Sebaliknya jika kelekatan terhadap anjing peliharaan rendah, maka
kompetensi interpersonal pemiliknya akan rendah pula.
Menurut Kurdek (2008) kelekatan terhadap anjing peliharaan
merupakan suatu proses interpersonal yang sangat dinamis. Kelekatan
terhadap anjing peliharaan membuka jalan bagi pemiliknya untuk berinteraksi
dengan orang lain. Kelekatan terhadap anjing peliharaan mampu
meningkatkan penghargaan diri pemiliknya. Dengan menghargai diri sendiri,
individu akan menghargai orang lain. Jika individu sudah mampu menghargai
43
diri sendiri dan orang lain, dapat dipastikan kompetensi interpersonalnya pun
meningkat (www.BudBilanich.com).
Dari hasil penelitian, terlihat bahwa nilai mean empiris subjek pada
kedua skala lebih tinggi dari mean teoritis (µempiris > µteoritis). Kelekatan
terhadap anjing peliharaan memiliki µempiris = 103,18> µteoritis = 80 dan untuk
kompetensi interpersonal µempiris = 102,14 > µteoritis = 85. Uji one sample t-test
terhadap kedua skala menunjukkan nilai signifikasi p=0,000 < 0,05 yang
berarti perbedaan mean signifikan. Ini berarti subjek memiliki rata-rata
kelekatan terhadap anjing peliharaan dan kompetensi interpersonal yang
signifikan tinggi.
Kelekatan merupakan ikatan yang terjadi dalam jarak dan waktu
yang lama (Bowlby, 1980). Data penelitian menyatakan bahwa sebagian besar
subjek penelitian ini telah memiliki anjing lebih dari 5 tahun. Hal ini
menyebabkan kelekatan subjek terhadap anjing peliharaan semakin tinggi.
Hurlock (1996) menyatakan bahwa kompetensi interpersonal
dipengaruhi oleh partisipasi sosial. Semakin tinggi partisipasi sosial seseorang,
semakin baik pula kompetensi interpersonalnya. Dari wawancara singkat yang
dilakukan saat pengambilan data, kebanyakan subjek sudah sering mengikuti
berbagai acara yang melibatkan dirinya dan anjing peliharaan, baik dalam
lingkup formal (Dog Show, Dog Run dan Dog Day) ataupun non-formal (lari
pagi bersama teman yang juga memiliki anjing). Selain itu, sebagian besar
subjek merupakan mahasiswa yang masih aktif bersosialisasi di kampus,
sehingga partisipasi sosialnya pun tinggi.

Baris Hasil Ekstraksi:

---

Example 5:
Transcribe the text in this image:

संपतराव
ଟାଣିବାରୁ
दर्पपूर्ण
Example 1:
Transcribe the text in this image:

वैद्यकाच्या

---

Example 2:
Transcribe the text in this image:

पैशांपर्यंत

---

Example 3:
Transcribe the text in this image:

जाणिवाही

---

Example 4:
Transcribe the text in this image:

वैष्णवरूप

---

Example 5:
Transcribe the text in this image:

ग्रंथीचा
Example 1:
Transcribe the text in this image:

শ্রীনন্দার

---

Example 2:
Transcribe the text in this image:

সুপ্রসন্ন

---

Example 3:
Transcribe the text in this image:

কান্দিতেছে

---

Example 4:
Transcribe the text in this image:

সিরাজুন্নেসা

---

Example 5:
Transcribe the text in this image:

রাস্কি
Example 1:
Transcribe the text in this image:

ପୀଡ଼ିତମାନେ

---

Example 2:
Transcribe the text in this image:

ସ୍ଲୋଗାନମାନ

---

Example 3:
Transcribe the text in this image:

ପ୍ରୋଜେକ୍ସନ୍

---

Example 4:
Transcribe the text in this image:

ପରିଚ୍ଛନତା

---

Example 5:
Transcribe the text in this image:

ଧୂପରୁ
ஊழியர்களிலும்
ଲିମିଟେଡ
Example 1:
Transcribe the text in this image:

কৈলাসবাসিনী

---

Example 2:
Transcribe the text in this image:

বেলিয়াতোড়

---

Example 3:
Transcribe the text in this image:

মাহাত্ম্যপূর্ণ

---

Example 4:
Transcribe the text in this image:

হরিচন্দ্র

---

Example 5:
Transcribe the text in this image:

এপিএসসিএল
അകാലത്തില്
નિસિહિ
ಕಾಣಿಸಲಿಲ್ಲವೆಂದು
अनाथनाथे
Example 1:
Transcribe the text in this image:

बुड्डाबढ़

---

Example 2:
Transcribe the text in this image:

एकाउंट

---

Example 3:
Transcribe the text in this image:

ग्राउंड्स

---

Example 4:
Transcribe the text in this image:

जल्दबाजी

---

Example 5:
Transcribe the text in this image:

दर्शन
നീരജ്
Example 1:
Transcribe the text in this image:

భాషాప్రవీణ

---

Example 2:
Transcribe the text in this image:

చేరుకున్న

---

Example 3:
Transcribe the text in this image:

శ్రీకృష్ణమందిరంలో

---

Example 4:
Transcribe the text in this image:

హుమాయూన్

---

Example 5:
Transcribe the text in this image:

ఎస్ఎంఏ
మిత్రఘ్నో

Tugas yang Dikerjakan:
1. Jawab pertanyaan berikut berdasarkan kutipan tentang kelekatan terhadap anjing peliharaan.
(a) Berapa nilai µempiris untuk kompetensi interpersonal?
(b) Menurut Bowlby (1980), kelekatan merupakan ikatan yang terjadi dalam kondisi apa?
(c) Acara formal apa saja yang diikuti subjek bersama anjing peliharaannya?
2. Berikan lanjutan kutipan tentang kelekatan terhadap anjing peliharaan, dimulai setelah kalimat terakhirnya.

Jawaban per Butir:
1.
(a) 102,14.
(b) Dalam jarak dan waktu yang lama.
(c) Dog Show, Dog Run, dan Dog Day.

2.
Dari penjelasan diatas, dapat disimpulkan bahwa kelekatan
terhadap anjing peliharaan memberikan pengaruh terhadap kompetensi
interpersonal yang dimiliki pemiliknya. Dengan memiliki kelekatan yang
tinggi terhadap anjing peliharaan, pemilik merasa lebih aman, nyaman dan
tenang baik secara fisik maupun psikologis, untuk berinteraksi dengan orang
lain. Hal ini dikarenakan dengan mengetahui bahwa anjingnya akan selalu
setia menemani dan memberikan afeksi tanpa syarat, pemilik akan mempunyai
rasa aman yang lebih tinggi, sehingga dapat dengan lebih mudah membuka
diri kepada orang lain, tanpa takut merasa terancam, cemas akan ditinggalkan
dan sendirian. Dengan membuka diri, pemilik dapat masuk dalam lingkup
partisipasi sosial yang lebih luas. Melalui partisipasi sosial yang lebih luas,
kompetensi interpersonal pun semakin meningkat.
BAB V
KESIMPULAN DAN SARAN
A. Kesimpulan
Ada hubungan positif yang signifikan antara kelekatan terhadap
anjing peliharaan dan kompetensi interpersonal pemiliknya, dengan nilai
rxy= 0,529 dan p=0,000.
B. Saran
1. Bagi para pemilik anjing peliharaan
Berdasarkan hasil penelitian ini, diharapkan agar para pemilik
mampu menumbuhkan dan memelihara kelekatan terhadap anjing
peliharaannya, karena kelekatan terhadap anjing peliharaan dapat
membantu meningkatkan kompetensi interpersonalnya.
2. Bagi peneliti selanjutnya
Melihat tingginya kelekatan pemilik terhadap anjing peliharaan
dalam penelitian ini, disarankan bagi peneliti selanjutnya untuk melakukan
penelitian lebih lanjut mengenai hubungan kelekatan terhadap anjing
peliharaan dengan aspek kehidupan manusia lainnya. Selain itu, dalam
penelitian ini, peneliti tidak mengontrol faktor-faktor yang mungkin
mempengaruhi kelekatan terhadap anjing peliharaan maupun kompetensi
interpersonal. Oleh karena itu peneliti juga menyarankan kepada peneliti
selanjutnya untuk melakukan pengontrolan terhadap faktor-faktor tersebut.